March 15, 2014 in City

Corridor funding a victim of transportation bill failure

By The Spokesman-Review
 

OLYMPIA – There were some hits and some misses for legislation tied to Spokane in the 2014 session.

Many Spokane leaders hoped for more money for the North Spokane Corridor that would connect U.S. Highway 395 with Interstate 90. Last year’s House transportation package had $480 million for the next phase, and the Senate package had $790 million to complete the project. But the transportation package died without a compromise, and with it new money for the corridor as well as a widening of the road from I-90 to Cheney and some other local projects.

The relatively small supplemental capital budget, which pays for major construction projects other than transportation, died Thursday night in the Senate when a parliamentary effort to force it to the floor failed on a party-line vote. Among the projects listed was an extra $1 million for Spokane Valley Tech. Although Republicans said it was a procedural vote, Sen. Andy Billig, D-Spokane, called it a vote on whether to spend the money on Valley Tech.

Innovate Washington, which started out decades ago as the Spokane Intercollegiate Research and Technology Institute, will stop being a state agency, turn over its Riverpoint Campus Building to Washington State University and be absorbed briefly as a program for the Commerce Department before ceasing to exist in June 2015. But Spokane legislators got a letter from Commerce Director Brian Bonlender not to siphon off any of Innovate Washington’s budget appropriation for other department projects and to provide money needed to secure federal grants for projects the former agency was seeking.

A change Spokane political leaders sought in the state’s port district law passed earlier this month was signed by Gov. Jay Inslee on Thursday. It allows voters to decide whether to form a port district in one election, and then elect the commissioners in a subsequent election.

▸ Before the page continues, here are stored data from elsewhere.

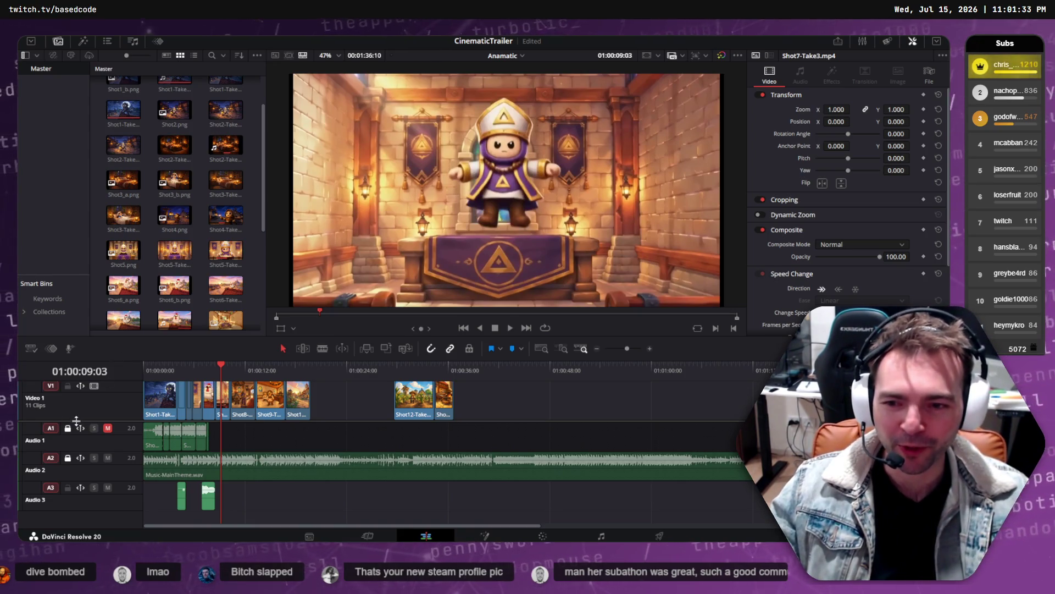
{"action": "left_click_drag", "start_coordinate": [79, 419], "coordinate": [58, 437]}
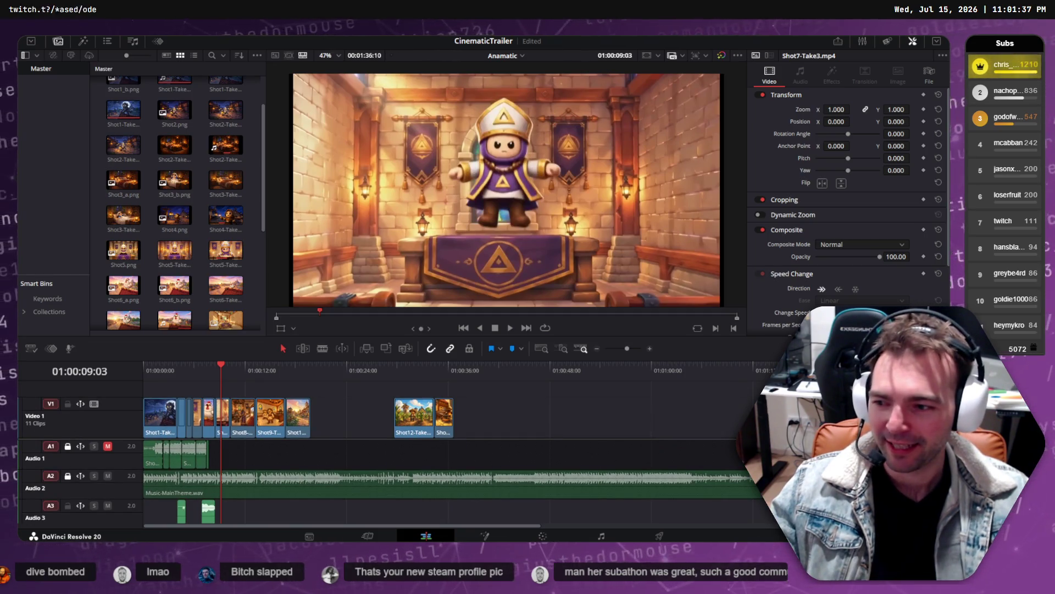
{"action": "key", "text": "alt+Tab"}
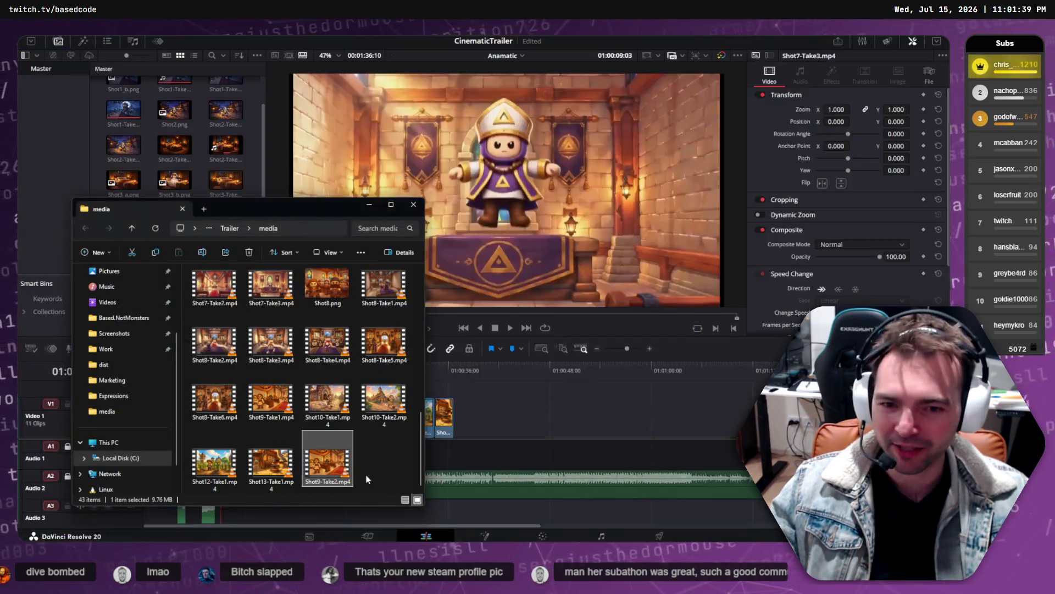
- Drop Shot9-Take2 on the main video track near 01:00:48 and select it around 01:00:52
{"action": "mouse_move", "coordinate": [334, 465]}
{"action": "left_mouse_down"}
{"action": "mouse_move", "coordinate": [577, 407]}
{"action": "mouse_move", "coordinate": [566, 423]}
{"action": "left_mouse_up"}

A bill that encourages state agencies to buy products that are free of polychlorinated biphenyls passed Tuesday and is on Inslee’s desk. Local officials and businesses are looking for ways to reduce the level of cancer-causing PCBs in the Spokane River, and one of those sources is yellow paint used for road striping. Agencies would develop policies with a “preference” for buying PCB-free items, but it wouldn’t be required if they weren’t available or cost-effective.